Navigate to the Connections page with Admin -> Connections.
![image](create_deeplynx_conn_with_airflow_ui.png)

Most functionality can be understood by looking at the provided [Example Dags](deeplynx_provider/example_dags). Class level documentation is also provided.

### Example DAGs
Example DAGs are provided in [`deeplynx_provider/example_dags`](deeplynx_provider/example_dags). Copy the full directory into your airflow [`DAG_FOLDER`](https://airflow.apache.org/docs/apache-airflow/stable/core-concepts/dags.html#loading-dags) to have them loaded into your airflow environment.

#### [deeplynx_provider_test](deeplynx_provider/example_dags/deeplynx_provider_test.py)
A functional test DAG for the `airflow-provider-deeplynx` package. Users should create a DeepLynx connection in Airflow with `URL`, `API Key`,
and `API Secret`. To run the DAG, supply the DeepLynx `connection_id`, optionally create a new `container_name`, and keep `data_source_name` as `TC-201`.
This DAG will:
- check if the supplied `container_name` exists and retrieve the `container_id` if so; if that container name does not exist, it will create a new container with the supplied name.
- import container ontology and typemappings from [Container_Export.json](deeplynx_provider/example_dags/data/Container_Export.json)
- set the data source active (named `TC-201`)
- import timeseries data
- query timeseries data using two different methods
- upload the timeseries data result

#### [deeplynx_config_upload_download](deeplynx_provider/example_dags/deeplynx_config_upload_download.py)
This DAG shows how you can use the `DeepLynxConfigurationOperator` to create a custom configuration for DeepLynx communication. It requires that you already have a DeepLynx container and data source created, and that you input your `connection_id`, `container_id`, and `data_source_id`.

#### [data_query](deeplynx_provider/example_dags/data_query.py)
This DAG shows all the package supported ways that you can query for metatypes, relationships, and how to perform a graph query. This example requires users to create a graph in DeepLynx, and then to edit the DAG file itself so that the query bodies, parameters, and properties match your given graph data.

#### [get_token_with_key_secret](deeplynx_provider/example_dags/get_token_with_key_secret.py)
This DAG shows how you can get a DeepLynx token using `GetOauthTokenOperator` by directly specifying `host`, `api_key`, and `api_secret` (instead of using `conn_id`)

### Class Documentation
Class documentation is available [here](docs/deeplynx_provider). It was generated using [pdoc](https://github.com/pdoc3/pdoc) and the command `pdoc --output-dir=docs deeplynx_provider` ran from the root of this project.

### DeepLynx Config
Communication with DeepLynx using this package can be configured with various options like SSL certificate and local file writing locations. Most of the time, the default DeepLynx config will work just fine, but to learn more continue reading.

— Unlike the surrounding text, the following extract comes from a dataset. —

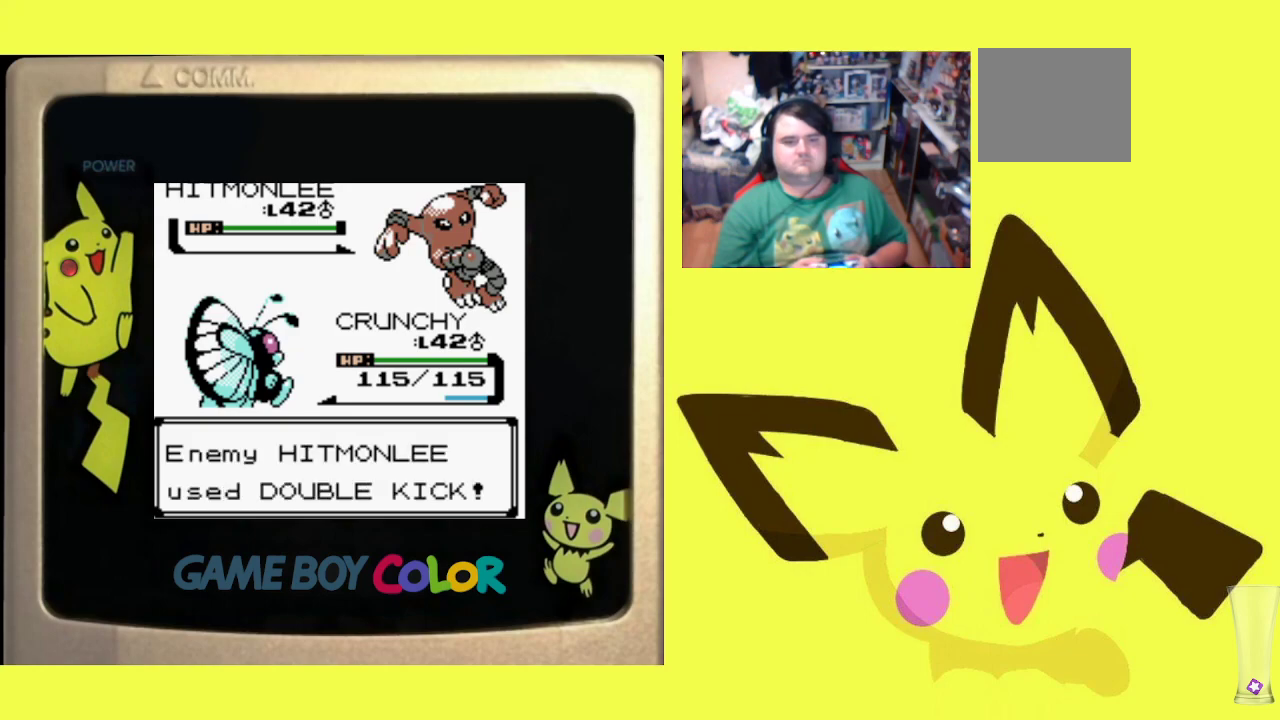
{"buttons": [], "events": []}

The operators in this provider package use the [Deep Lynx Python SDK](https://github.com/idaholab/Deep-Lynx-Python-Package) to communicate with DeepLynx. The [DeepLynxConfigurationOperator](deeplynx_provider/operators/configuration_operator.py) can be used to set your [Configuration](https://github.com/idaholab/Deep-Lynx-Python-Package/blob/main/deep_lynx/configuration.py) exactly how you want it, and this configuration is then passed to a task instance [XCom](https://airflow.apache.org/docs/apache-airflow/stable/core-concepts/xcoms.html) so that downstream tasks derived from [DeepLynxBaseOperator](deeplynx_provider/operators/deeplynx_base_operator.py) can use this configuration.

#### DeepLynx Authentication
This package is setup to use [token](https://github.com/idaholab/Deep-Lynx/wiki/Authentication-Methods#token-token) authentication with DeepLynx, but other authentication methods are supported by setting the [DeepLynx Config](#deepLynx-config).

## Notes
### Gotchas
- If using this Airflow package in a Docker environment to talk to a Dockerized DeepLynx, you should likely set your Deeplynx host/url to `http://host.docker.internal:8090`.

### Other Documentation
- Airflow documentation on creating a custom provider [here](https://airflow.apache.org/docs/apache-airflow-providers/howto/create-custom-providers.html)
- airflow-provider-sample project [here](https://github.com/astronomer/airflow-provider-sample)

### Decision to not store token and token expiry
- (background) Airflow is designed so that all tasks in a given DAG should be able to run [independently](https://airflow.apache.org/docs/apache-airflow/stable/core-concepts/tasks.html)
- I originally wanted to integrate token generation, storage, and updating in the DeepLynx Hook, making things easier for users. This was working out nicely until I realized its also bad practice to update values in Airflow's Connections table via a DAG run. Updating an Airflow Variable in a DAG run could be viable, but since we anticipate a given DAG to potentially have many users (possibly deeplynx airflow-app service users that register a given "workflow instance") keeping track of those Variables could be an issue. ["I agree that Variables are a useful tool, but when you have k=v pairs that you only want to use for a single run, it gets complicated and messy."](https://stackoverflow.com/questions/57062998/is-it-possible-to-update-overwrite-the-airflow-dag-run-conf)
- By not storing the generated token it makes many things much simpler. As long as a user generates a token (with long enough expiration) at the beginning of their DAG, they can just pass that to subsequent tasks as needed using [XComs](https://airflow.apache.org/docs/apache-airflow/stable/core-concepts/xcoms.html).
- Basically, I want to keep it simple and this is following Airflow best practices. ["The tasks should also not store any authentication parameters such as passwords or token inside them. Where at all possible, use Connections to store data securely in Airflow backend and retrieve them using a unique connection id."](https://airflow.apache.org/docs/apache-airflow/stable/best-practices.html#communication)